For now, Openpay is shut to new customers.

“At this time, customers will no longer be able to use the Openpay platform for new purchases, but are still required to pay any outstanding balances in accordance with their existing agreements,” McGrathNicol added.

Openpay’s receivership arrived just days after it voluntarily suspended its ASX listing on Friday.

News of its departure from the ASX followed a quarterly report celebrating revenue of $10.1 million, up 59 per cent from the prior corresponding period — and a worsening cashflow, which saw the company burn $18.2 million over the quarter.

Bad debts held by Openpay customers also increased, the report noted, climbing from 1.4 per cent of all contracts to 2.2 per cent over the quarter.

At the same time, Openpay said its bank balances and other cash equivalents sat just north of $17 million.

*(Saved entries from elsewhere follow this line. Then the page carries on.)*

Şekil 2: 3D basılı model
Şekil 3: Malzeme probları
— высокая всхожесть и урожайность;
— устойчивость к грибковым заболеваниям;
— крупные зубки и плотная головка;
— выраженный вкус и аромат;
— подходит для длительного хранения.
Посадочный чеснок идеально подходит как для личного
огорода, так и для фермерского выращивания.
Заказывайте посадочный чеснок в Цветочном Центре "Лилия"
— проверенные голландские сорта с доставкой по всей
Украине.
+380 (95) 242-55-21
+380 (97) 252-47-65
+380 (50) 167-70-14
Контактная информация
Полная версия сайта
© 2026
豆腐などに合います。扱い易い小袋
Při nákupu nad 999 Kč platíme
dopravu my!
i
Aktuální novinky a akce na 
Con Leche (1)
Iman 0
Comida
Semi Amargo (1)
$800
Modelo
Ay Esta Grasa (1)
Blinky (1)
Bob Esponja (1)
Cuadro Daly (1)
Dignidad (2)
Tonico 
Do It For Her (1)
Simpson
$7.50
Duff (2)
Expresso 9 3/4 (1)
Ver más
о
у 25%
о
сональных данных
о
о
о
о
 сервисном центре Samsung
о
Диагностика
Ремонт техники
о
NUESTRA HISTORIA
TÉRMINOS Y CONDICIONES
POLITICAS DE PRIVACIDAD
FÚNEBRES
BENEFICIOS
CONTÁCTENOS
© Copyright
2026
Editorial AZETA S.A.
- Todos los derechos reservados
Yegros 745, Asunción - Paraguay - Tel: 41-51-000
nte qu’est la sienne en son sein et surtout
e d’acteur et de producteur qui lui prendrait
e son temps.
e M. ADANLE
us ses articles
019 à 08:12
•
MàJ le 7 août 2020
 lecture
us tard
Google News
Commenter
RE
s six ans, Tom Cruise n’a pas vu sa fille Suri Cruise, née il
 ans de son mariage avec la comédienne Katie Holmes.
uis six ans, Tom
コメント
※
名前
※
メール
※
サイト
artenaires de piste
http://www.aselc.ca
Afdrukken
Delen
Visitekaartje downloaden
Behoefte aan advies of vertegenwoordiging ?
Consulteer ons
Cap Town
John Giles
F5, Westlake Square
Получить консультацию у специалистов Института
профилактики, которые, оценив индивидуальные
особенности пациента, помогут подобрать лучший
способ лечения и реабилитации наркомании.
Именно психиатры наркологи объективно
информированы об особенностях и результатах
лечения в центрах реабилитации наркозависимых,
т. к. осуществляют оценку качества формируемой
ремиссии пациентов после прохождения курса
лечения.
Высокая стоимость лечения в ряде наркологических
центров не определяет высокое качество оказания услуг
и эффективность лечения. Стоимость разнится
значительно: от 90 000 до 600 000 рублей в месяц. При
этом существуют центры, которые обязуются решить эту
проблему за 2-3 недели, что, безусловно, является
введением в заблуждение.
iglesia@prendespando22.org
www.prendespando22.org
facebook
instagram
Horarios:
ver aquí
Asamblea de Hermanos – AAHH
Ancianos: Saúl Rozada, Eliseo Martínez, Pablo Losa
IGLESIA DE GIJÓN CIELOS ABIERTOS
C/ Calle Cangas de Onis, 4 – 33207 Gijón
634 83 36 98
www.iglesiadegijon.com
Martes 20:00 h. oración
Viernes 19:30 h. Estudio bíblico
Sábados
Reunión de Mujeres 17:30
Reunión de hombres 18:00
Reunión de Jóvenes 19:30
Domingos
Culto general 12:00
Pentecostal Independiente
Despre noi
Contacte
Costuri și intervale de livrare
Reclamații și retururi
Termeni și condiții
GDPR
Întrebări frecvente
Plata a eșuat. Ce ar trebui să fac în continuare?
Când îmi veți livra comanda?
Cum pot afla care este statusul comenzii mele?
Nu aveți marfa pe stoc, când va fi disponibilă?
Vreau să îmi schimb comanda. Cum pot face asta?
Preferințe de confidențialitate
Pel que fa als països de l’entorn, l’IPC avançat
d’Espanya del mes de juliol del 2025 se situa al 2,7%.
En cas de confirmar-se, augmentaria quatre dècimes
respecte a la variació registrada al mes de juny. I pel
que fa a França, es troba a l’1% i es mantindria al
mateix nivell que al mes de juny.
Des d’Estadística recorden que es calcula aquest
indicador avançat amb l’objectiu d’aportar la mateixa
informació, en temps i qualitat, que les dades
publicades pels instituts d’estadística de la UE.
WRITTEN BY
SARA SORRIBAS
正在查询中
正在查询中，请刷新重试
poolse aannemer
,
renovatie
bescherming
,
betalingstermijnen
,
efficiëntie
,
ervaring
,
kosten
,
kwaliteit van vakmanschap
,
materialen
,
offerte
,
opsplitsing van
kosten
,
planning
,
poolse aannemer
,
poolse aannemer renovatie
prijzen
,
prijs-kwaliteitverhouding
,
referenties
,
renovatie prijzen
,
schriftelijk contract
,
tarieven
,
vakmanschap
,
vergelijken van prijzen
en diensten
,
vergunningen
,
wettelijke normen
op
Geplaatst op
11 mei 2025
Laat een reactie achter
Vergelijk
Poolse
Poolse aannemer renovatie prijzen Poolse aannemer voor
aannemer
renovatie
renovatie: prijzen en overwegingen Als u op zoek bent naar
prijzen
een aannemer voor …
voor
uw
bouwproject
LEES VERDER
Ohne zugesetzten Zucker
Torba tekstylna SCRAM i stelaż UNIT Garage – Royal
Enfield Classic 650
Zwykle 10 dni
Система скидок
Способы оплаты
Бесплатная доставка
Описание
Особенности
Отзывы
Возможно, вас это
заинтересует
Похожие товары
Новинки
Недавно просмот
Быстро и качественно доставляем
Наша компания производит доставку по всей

Openpay’s receivership comes after a long string of interest rate hikes, which increase the cost of borrowing for fintechs, making it more expensive for them to offer ‘interest-free’ BNPL services to their customers.

Openpay also significantly drew down on its financing facilities over the year: while the company estimated it had 16.5 quarters of funding available in January 2022, that dropped to just 3.2 in the latest report.

The company indefinitely paused its US operations and expansion plans last year, citing “the likely ongoing capital investment required” to succeed as interest rates lifted.

While most major BNPL providers ask users to repay their purchases over a period of weeks, OpenPay offers terms of up to 24 months, with fees of up to $5 per fortnight.

OpenPay users also pay an upfront deposit, unlike competing BNPL providers, which allow customers to make a purchase without committing any funds in the moment.